Carl Youngblood wrote:
> 
>> We use this in seaside (and borges does the same) to allow the user to
>> use the back button in the browser.  No matter how many times the user
>> goes back and clicks a link on the same page, the handling will always
>> be done by the exact same execution context.  It doesn't know it's being
>> called over and over; it just knows it's supposed to handle the clicks
>> generated from that page and it always does.
> 
> 
> Is that always good?  What if it means the users ends up clicking on the 
> purchase button twice and we charge their card twice?  I've always 
> thought that it was best not to let the user use the back button in 
> cases like these (i.e., forward them to the right page, display an error 
> indicating that the posted values are stale, or something like that).

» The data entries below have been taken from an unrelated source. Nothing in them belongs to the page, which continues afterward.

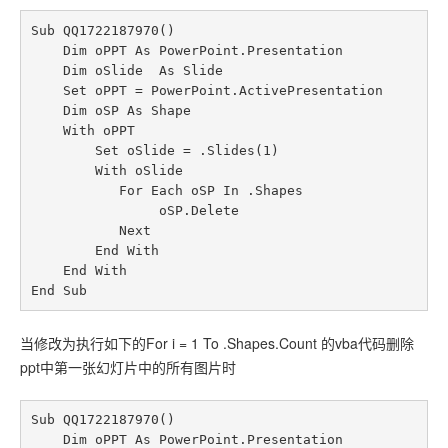
联系站长
Sub QQ1722187970()

    Dim oPPT As PowerPoint.Presentation

    Dim oSlide  As Slide

    Set oPPT = PowerPoint.ActivePresentation

    Dim oSP As Shape

    With oPPT

        Set oSlide = .Slides(1)

        With oSlide

           For Each oSP In .Shapes

                oSP.Delete

           Next

        End With

    End With

End Sub
当修改为执行如下的For i = 1 To .Shapes.Count 的vba代码删除
ppt中第一张幻灯片中的所有图片时
Sub QQ1722187970()

    Dim oPPT As PowerPoint.Presentation
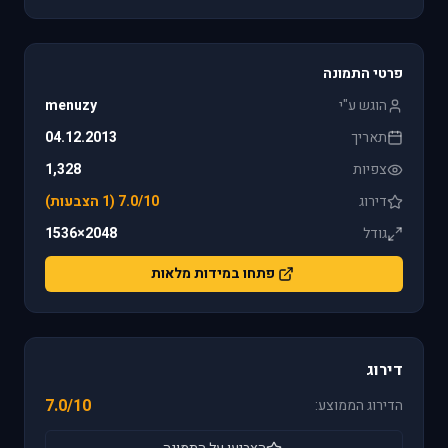
פרטי התמונה
הוגש ע"י
menuzy
תאריך
04.12.2013
צפיות
1,328
דירוג
7.0/10 (1 הצבעות)
גודל
2048×1536
פתחו במידות מלאות
דירוג
7.0/10
הדירוג הממוצע:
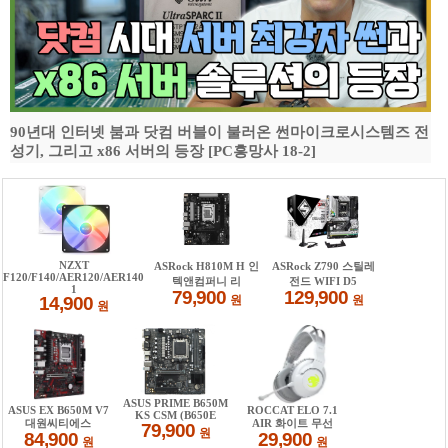
90년대 인터넷 붐과 닷컴 버블이 불러온 썬마이크로시스템즈 전
성기, 그리고 x86 서버의 등장 [PC흥망사 18-2]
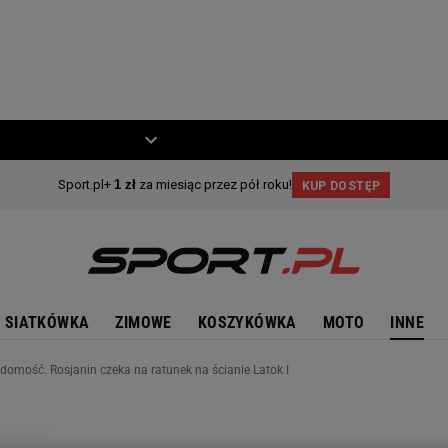
ZIECKO
MOTO
SIATKÓWKA
ZIMOWE
KOSZYKÓWKA
MOTO
INNE
domość. Rosjanin czeka na ratunek na ścianie Latok I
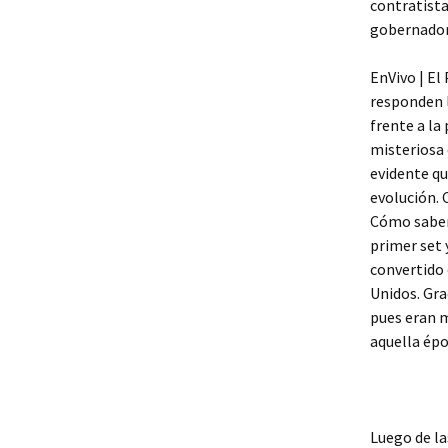
contratista
gobernador
EnVivo | El
responden l
frente a la
misteriosa 
evidente qu
evolución. 
Cómo saber 
primer set 
convertido 
Unidos. Gra
pues eran m
aquella épo
Luego de la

No, it's not always good.  But it's always good to be able to.  Seaside 
(and I believe Borges for Ruby implements this piece too) has a concept 
of transactions or isolate blocks.  The way this works is that you 
execute a section of code inside a block.  When that block terminates, 
all the pages in that session get expired.  So in the case of a shopping 
cart, you would likely start an isolate block when they begin the 
payment process and expire all those pages as soon as they press "Purchase".

Note that you also have control over which pieces of state get 
backtracked with the back button.  So you can have the UI state 
representing, for example, which tab is selected roll back with the back 
button, but leave your model data (such as the shopping cart contents, 
perhaps) so it always represents the newest data.  It requires some 
thought in each case to determine what the desired semantics are, but 
once you decide what you want it's easy to implement either way.